Matthew Garrett ([personal profile] mjg59) wrote2016-04-13 12:46 pm
Entry tags:

Skylake's power management under Linux is dreadful and you shouldn't buy one until it's fixed

(Edit to add: this issue is restricted to the mobile SKUs. Desktop parts have very different power management behaviour)

Linux 4.5 seems to have got Intel's Skylake platform (ie, 6th-generation Core CPUs) to the point where graphics work pretty reliably, which is great progress (4.4 tended to lose all my windows every so often, especially over suspend/resume). I'm even running Wayland happily. Unfortunately one of the reasons I have a laptop is that I want to be able to do things like use it on battery, and power consumption's an important part of that. Skylake continues the trend from Haswell of moving to an SoC-type model where clock and power domains are shared between components that were previously entirely independent, and so you can't enter deep power saving states unless multiple components all have the correct power management configuration. On Haswell/Broadwell this manifested in the form of Serial ATA link power management being involved in preventing the package from going into deep power saving states - setting that up correctly resulted in a reduction in full-system power consumption of about 40%[1].

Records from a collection
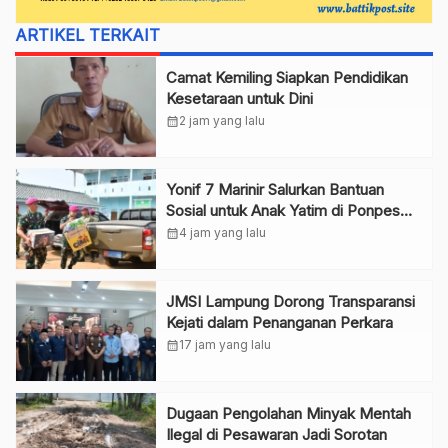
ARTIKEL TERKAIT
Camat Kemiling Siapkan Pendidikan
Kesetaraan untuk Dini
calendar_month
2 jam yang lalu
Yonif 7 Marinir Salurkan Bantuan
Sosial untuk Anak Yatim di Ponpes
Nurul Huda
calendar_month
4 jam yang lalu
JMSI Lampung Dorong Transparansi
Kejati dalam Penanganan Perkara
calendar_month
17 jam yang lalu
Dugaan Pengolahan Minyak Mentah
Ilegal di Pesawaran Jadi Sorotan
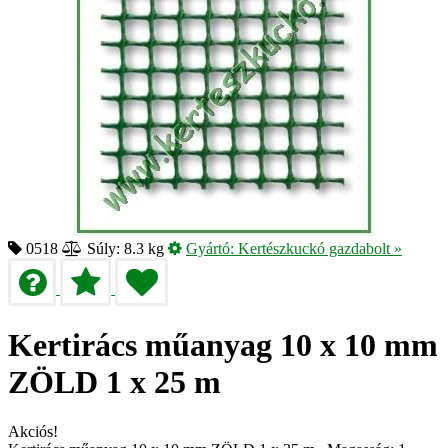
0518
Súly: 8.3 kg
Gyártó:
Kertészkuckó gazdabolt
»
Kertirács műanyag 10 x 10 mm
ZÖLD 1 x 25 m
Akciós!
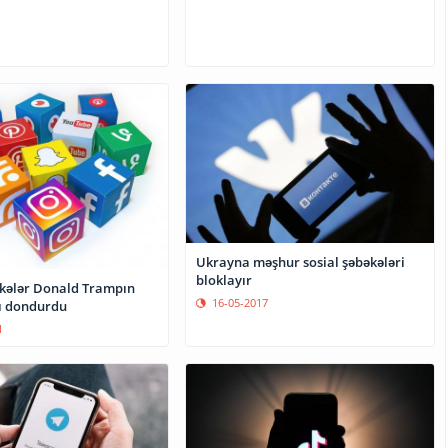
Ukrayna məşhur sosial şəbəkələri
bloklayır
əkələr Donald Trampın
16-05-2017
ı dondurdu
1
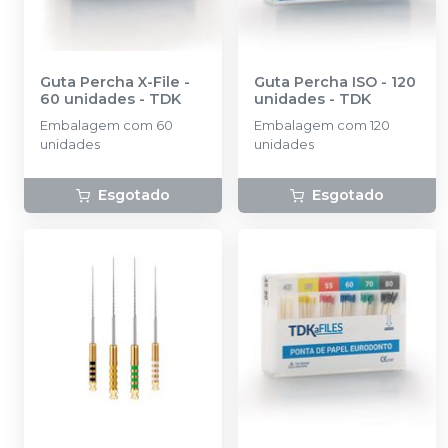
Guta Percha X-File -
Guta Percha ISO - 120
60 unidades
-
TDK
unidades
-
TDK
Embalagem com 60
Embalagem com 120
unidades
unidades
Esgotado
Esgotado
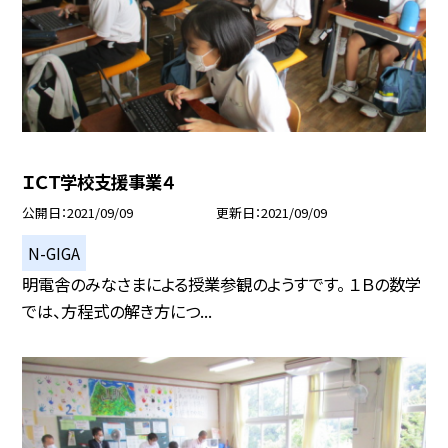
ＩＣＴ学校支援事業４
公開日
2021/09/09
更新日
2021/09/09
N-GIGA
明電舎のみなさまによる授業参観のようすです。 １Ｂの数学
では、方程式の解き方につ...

==

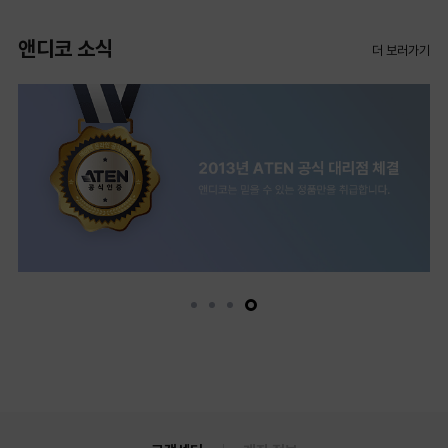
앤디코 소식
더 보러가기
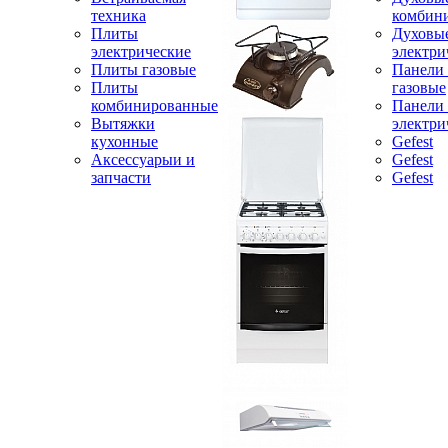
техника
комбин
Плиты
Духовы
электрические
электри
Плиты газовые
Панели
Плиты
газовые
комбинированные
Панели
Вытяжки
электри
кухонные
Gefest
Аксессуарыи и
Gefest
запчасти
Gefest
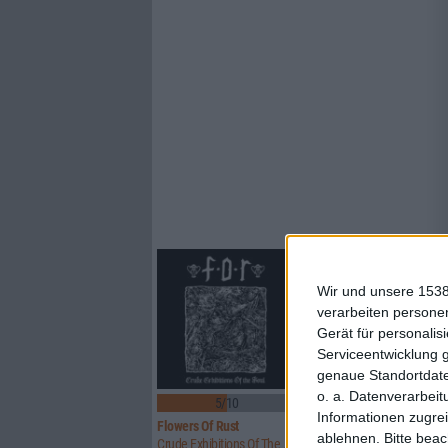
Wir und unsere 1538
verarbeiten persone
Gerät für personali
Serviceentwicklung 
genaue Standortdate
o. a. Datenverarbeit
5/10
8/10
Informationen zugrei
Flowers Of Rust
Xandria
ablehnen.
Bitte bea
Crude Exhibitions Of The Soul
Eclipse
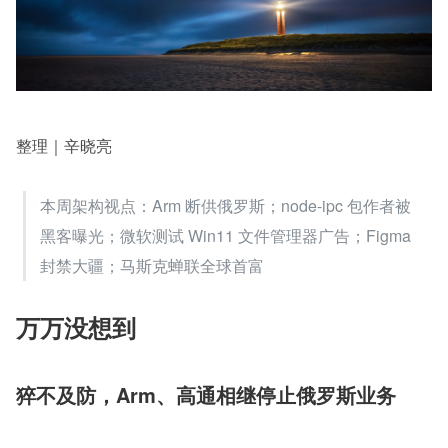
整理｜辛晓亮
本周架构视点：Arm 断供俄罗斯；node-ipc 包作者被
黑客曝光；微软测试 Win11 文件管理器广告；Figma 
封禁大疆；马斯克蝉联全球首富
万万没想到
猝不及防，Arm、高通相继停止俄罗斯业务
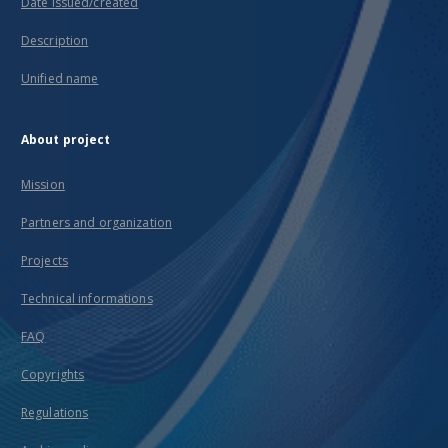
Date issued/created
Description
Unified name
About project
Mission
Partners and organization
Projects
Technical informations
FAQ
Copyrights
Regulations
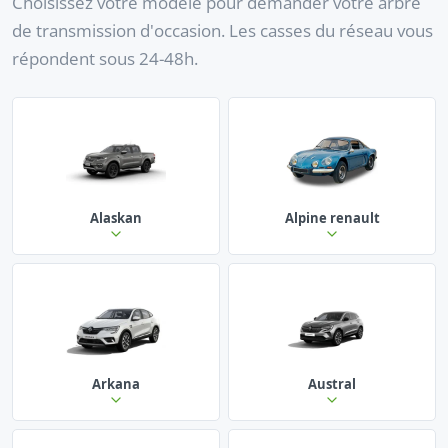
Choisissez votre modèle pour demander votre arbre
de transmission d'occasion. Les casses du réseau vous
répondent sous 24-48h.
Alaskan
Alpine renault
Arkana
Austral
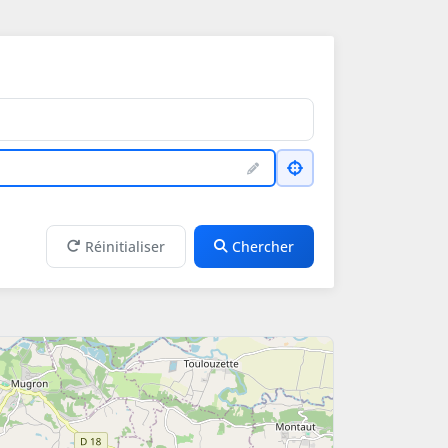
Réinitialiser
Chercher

...

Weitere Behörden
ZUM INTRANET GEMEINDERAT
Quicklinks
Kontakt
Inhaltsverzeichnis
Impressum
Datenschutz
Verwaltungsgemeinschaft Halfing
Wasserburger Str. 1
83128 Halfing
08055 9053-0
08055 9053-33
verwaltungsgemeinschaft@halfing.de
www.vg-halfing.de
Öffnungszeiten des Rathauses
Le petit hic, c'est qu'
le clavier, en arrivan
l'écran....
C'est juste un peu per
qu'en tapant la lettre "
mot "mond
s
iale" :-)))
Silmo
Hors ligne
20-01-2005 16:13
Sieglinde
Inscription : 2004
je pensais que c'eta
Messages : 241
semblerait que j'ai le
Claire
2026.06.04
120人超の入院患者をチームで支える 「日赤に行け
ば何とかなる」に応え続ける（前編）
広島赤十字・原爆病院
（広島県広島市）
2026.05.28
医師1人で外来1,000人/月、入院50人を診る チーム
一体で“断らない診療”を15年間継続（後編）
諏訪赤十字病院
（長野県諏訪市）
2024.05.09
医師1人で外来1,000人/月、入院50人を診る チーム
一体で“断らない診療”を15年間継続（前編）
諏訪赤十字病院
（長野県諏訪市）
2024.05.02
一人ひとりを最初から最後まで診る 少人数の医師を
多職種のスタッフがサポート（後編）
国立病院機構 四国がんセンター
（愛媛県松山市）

REQUIRED TASKS:
1 > From the post on Skylake power management, quote the passage from "Matthew Garrett ([personal" to "power management behaviour)".
2 > Translate this sentence from the post on Skylake power management into Spanish: "I'm even running Wayland happily."
3 > Write what comes next in the post on Skylake power management, picking up after its final sentence.
This listing stands apart from the post on Skylake power management.

TASK-BY-TASK OUTPUTS:
1 >
Matthew Garrett ([personal profile] mjg59) wrote2016-04-13 12:46 pm
Entry tags:

Skylake's power management under Linux is dreadful and you shouldn't buy one until it's fixed

(Edit to add: this issue is restricted to the mobile SKUs. Desktop parts have very different power management behaviour)

2 > Incluso estoy ejecutando Wayland sin problemas.

3 >
I've now got a Skylake platform with a nice shiny NVMe device, so Serial ATA policy isn't relevant (the platform doesn't even expose a SATA controller). The deepest power saving state I can get into is PC3, despite Skylake supporting PC8 - so I'm probably consuming about 40% more power than I should be. And nobody seems to know what needs to be done to fix this. I've found no public documentation on the power management dependencies on Skylake. Turning on everything in Powertop doesn't improve anything. My battery life is pretty poor and the system is pretty warm.

The best thing about this is the following statement from page 64 of the 6th Generation Intel ® Processor Datasheet for U-Platforms:

Caution: Long term reliability cannot be assured unless all the Low-Power Idle States are enabled.

which is pretty concerning. Without support for states deeper than PC3, Linux is running in a configuration that Intel imply may trigger premature failure. That's obviously not good. Until this situation is improved, you probably shouldn't buy any Skylake systems if you're planning on running Linux.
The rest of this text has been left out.